Yertle the Turtle and Other Stories Yertle the Turtle, Lines 1 - 6 Summary
Ah, this is the nicest kind of beginning isn't it? We're transported to the far-away Island of Sala-ma-Sond, which sounds a lot more appealing than Barbados, if you ask us.
The turtles that live here might not drive Maseratis, but they're happy with their simple lot in life, as long as they've got warm water, enough food, and at least a little space for diving into green water with a self-satisfied look on their faces.
It would be easy to skip on past this little detail, but let's stop for a moment and think about why Seuss wants us to know this place is "far-away." First, you probably notice that this is a very common technique in folklore, so in choosing the term, Seuss is sending out a flagged email for our mental inboxes that says, "FYI, folks, this story is a part of a greater tradition that's largely reflective of the human condition." Or something like that.
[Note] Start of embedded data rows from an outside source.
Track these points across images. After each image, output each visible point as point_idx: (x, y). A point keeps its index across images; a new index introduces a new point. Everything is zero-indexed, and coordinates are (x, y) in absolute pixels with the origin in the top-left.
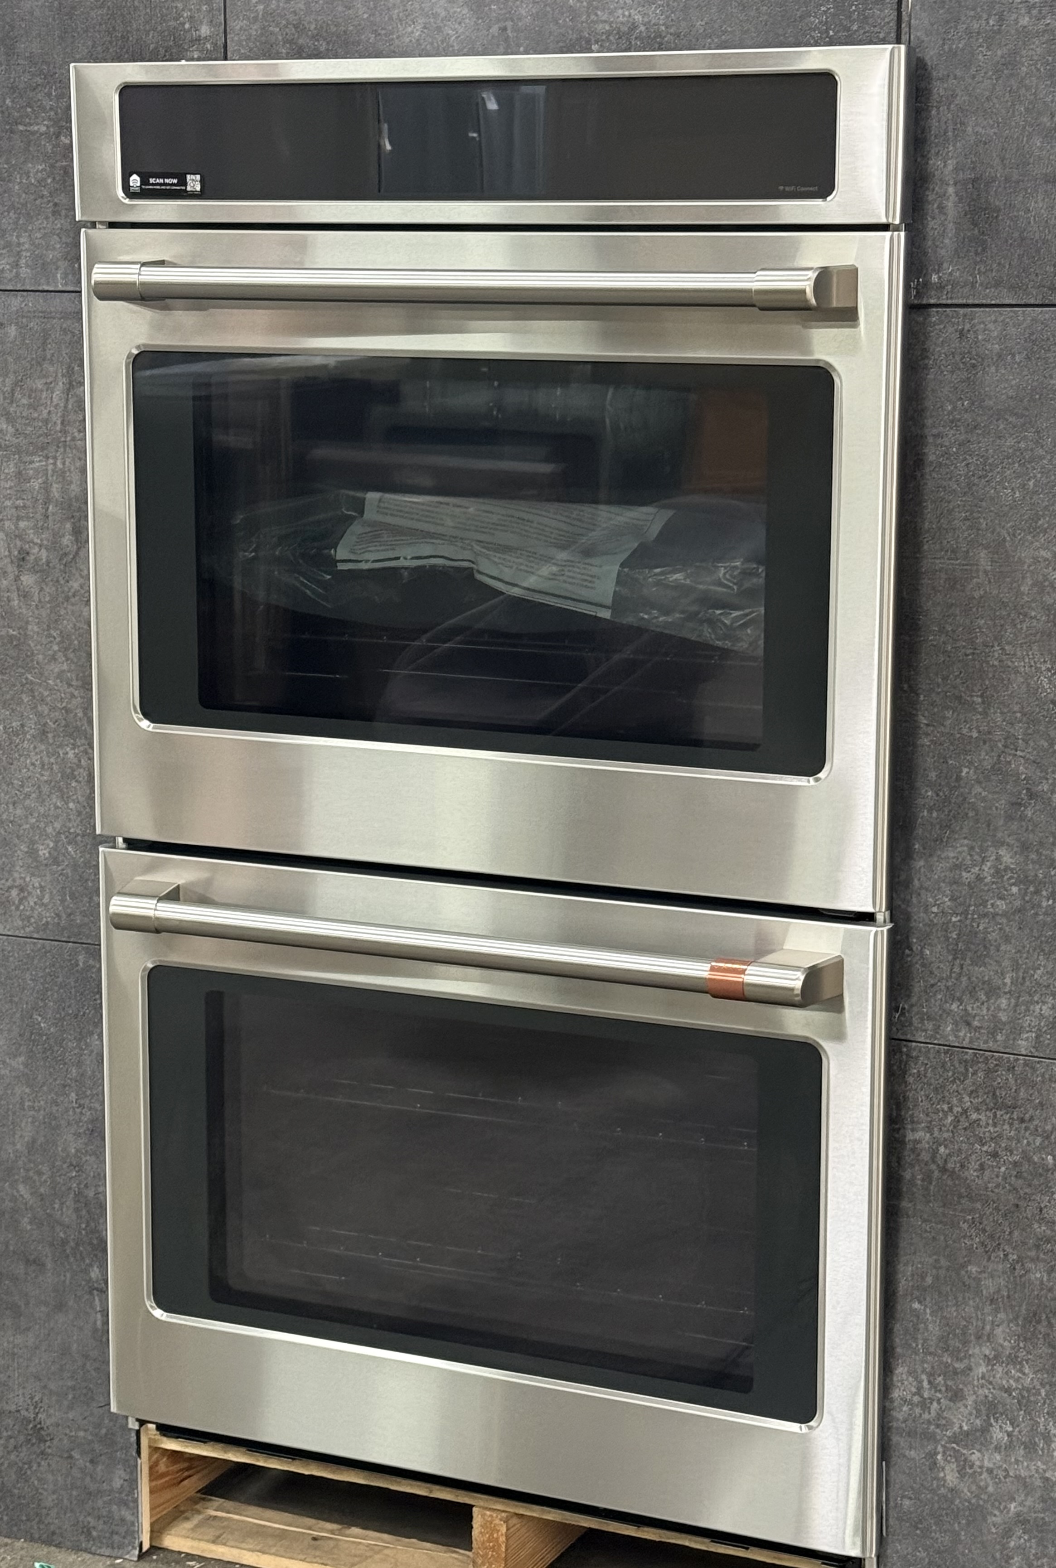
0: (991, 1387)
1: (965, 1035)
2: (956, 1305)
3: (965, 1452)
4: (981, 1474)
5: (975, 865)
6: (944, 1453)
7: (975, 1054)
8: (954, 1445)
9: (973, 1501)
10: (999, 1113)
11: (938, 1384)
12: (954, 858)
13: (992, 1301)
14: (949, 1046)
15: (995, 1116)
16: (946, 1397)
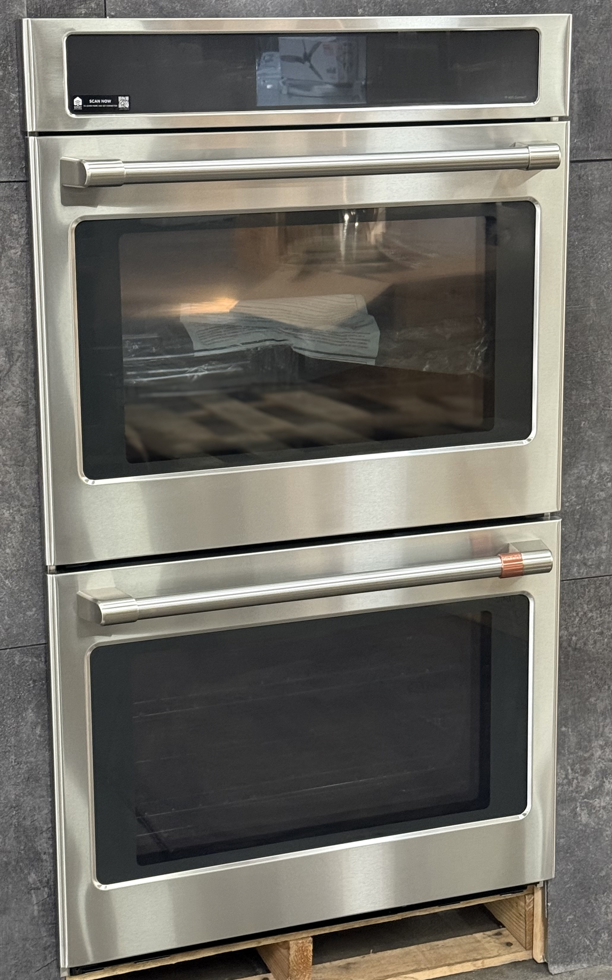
0: (603, 761)
1: (584, 571)
2: (584, 722)
3: (591, 801)
4: (599, 811)
5: (588, 475)
6: (581, 806)
7: (589, 580)
8: (585, 800)
9: (596, 827)
10: (603, 610)
11: (576, 769)
12: (577, 473)
13: (602, 714)
14: (576, 579)
15: (601, 612)
16: (581, 775)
So why is this technique so popular in classical storytelling? Because it forces us out of our everyday, humdrum, just-walking-the-line mentality. It allows us to suspend all of our little hang ups and stresses on a neat hook right by the door and be carried away by these dark green waters.
The places the current takes us are silly and adventurous, of course. But they also take us to a place where we can look back at who we are as humans without becoming defensive or blustery. Because we're not really talking about ourselves, we're talking about a bunch of turtles. So we can just have fun, right?